Work instructions =>
Check every line below for the word "logoWidth" and copy each one that has it.

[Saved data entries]
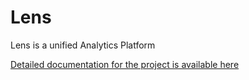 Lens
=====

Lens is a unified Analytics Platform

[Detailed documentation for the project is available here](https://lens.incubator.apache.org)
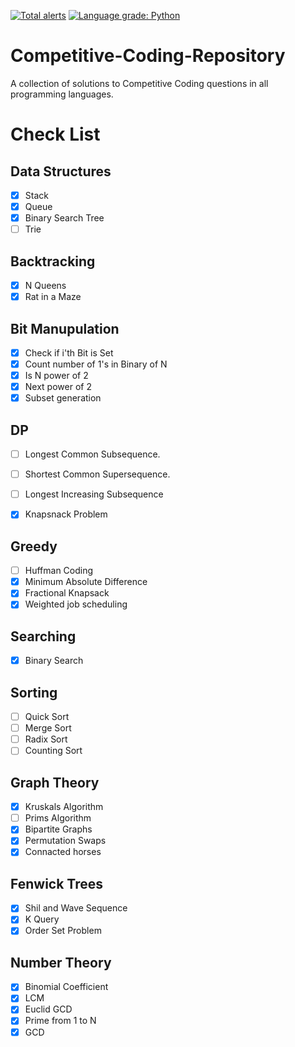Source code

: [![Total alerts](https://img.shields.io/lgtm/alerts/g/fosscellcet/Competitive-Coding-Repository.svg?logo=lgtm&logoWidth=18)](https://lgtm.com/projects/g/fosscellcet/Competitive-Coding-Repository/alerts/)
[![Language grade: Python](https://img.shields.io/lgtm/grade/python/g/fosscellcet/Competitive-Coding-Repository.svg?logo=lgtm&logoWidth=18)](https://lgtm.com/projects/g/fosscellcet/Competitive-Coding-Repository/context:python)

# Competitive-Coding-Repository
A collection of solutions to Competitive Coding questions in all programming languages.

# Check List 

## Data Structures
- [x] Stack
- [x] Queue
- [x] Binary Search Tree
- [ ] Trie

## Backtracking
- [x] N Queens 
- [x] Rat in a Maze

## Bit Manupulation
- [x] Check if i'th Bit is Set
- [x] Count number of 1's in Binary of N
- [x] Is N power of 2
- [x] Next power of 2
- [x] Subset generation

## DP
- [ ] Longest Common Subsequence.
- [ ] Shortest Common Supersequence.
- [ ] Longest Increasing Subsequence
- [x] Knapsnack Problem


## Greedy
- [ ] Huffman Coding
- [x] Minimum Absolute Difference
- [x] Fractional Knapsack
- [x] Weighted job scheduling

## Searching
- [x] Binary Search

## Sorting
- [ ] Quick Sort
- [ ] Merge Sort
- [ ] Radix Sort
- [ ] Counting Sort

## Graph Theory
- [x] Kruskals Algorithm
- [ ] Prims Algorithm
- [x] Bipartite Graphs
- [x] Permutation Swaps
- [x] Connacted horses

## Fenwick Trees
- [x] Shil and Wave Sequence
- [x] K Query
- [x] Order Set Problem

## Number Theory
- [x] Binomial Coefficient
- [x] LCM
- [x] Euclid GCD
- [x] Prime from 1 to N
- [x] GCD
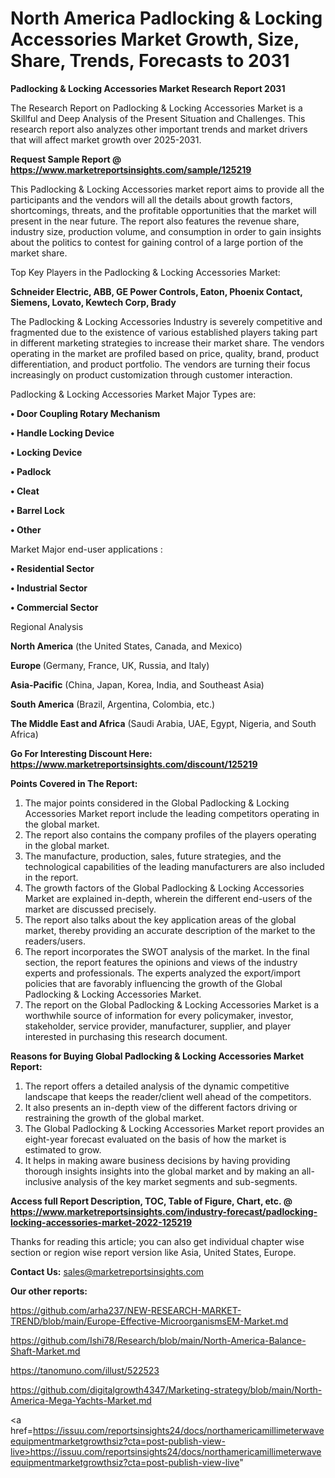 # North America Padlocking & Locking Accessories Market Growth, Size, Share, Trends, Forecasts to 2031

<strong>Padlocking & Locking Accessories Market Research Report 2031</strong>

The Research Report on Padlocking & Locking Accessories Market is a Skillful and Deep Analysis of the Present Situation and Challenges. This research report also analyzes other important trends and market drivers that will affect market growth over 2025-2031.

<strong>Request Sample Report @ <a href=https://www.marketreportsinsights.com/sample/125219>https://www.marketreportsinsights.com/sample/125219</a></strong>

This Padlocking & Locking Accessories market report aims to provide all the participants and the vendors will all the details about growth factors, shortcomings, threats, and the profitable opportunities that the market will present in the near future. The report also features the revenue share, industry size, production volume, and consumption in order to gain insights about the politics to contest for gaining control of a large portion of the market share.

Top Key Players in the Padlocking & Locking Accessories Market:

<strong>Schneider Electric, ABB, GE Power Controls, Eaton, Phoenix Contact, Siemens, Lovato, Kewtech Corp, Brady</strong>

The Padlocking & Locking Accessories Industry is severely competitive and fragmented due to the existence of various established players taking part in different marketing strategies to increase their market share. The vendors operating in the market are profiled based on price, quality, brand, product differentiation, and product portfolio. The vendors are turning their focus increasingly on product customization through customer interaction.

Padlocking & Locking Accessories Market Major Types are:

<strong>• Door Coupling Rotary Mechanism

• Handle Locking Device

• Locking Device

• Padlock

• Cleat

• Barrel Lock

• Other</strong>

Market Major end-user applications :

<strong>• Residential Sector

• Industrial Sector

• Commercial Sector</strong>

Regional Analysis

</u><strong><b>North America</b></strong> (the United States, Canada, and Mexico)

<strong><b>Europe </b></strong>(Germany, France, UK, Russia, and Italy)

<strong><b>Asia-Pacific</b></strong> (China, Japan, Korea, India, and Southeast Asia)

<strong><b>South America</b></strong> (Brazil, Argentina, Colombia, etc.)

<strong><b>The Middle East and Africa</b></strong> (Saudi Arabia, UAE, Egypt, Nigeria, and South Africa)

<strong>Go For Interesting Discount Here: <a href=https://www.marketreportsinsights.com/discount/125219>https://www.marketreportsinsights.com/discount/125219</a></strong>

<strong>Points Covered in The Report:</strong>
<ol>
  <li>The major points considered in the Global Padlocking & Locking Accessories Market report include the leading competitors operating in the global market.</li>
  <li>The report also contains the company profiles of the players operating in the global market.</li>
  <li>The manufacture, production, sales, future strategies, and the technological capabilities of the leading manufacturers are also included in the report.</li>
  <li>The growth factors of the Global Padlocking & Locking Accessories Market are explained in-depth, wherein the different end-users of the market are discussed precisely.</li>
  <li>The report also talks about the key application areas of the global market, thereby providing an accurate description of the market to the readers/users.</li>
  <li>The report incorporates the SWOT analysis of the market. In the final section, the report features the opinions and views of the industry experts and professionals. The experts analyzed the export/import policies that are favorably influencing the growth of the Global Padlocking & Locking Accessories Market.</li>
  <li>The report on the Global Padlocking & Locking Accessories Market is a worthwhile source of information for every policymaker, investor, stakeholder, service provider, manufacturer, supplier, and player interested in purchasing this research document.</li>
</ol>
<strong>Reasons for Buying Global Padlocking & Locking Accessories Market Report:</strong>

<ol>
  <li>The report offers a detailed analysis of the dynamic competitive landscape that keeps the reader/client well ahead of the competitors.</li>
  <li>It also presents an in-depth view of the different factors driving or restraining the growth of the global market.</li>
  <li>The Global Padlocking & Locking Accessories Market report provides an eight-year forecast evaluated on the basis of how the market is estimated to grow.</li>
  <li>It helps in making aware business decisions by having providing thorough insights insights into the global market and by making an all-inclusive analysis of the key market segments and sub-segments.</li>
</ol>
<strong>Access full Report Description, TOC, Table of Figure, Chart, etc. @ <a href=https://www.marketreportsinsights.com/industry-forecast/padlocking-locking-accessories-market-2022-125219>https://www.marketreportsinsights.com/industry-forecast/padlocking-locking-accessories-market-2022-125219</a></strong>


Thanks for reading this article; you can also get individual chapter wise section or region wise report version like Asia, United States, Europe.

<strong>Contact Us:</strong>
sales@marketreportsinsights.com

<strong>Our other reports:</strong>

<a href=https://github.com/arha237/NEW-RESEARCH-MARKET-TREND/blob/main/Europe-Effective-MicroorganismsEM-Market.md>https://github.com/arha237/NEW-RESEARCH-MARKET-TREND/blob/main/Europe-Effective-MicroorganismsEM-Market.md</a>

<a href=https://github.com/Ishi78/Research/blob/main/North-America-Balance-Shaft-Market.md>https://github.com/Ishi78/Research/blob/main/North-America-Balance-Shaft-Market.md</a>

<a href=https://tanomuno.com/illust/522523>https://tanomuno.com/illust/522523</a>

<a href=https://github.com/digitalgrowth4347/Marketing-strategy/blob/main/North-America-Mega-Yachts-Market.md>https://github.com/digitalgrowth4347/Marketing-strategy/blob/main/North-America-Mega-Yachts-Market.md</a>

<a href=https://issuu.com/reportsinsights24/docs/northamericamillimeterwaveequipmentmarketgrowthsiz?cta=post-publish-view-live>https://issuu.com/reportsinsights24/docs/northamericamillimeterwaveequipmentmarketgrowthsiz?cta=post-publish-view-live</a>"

Task answer =>
: [![Total alerts](https://img.shields.io/lgtm/alerts/g/fosscellcet/Competitive-Coding-Repository.svg?logo=lgtm&logoWidth=18)](https://lgtm.com/projects/g/fosscellcet/Competitive-Coding-Repository/alerts/)
[![Language grade: Python](https://img.shields.io/lgtm/grade/python/g/fosscellcet/Competitive-Coding-Repository.svg?logo=lgtm&logoWidth=18)](https://lgtm.com/projects/g/fosscellcet/Competitive-Coding-Repository/context:python)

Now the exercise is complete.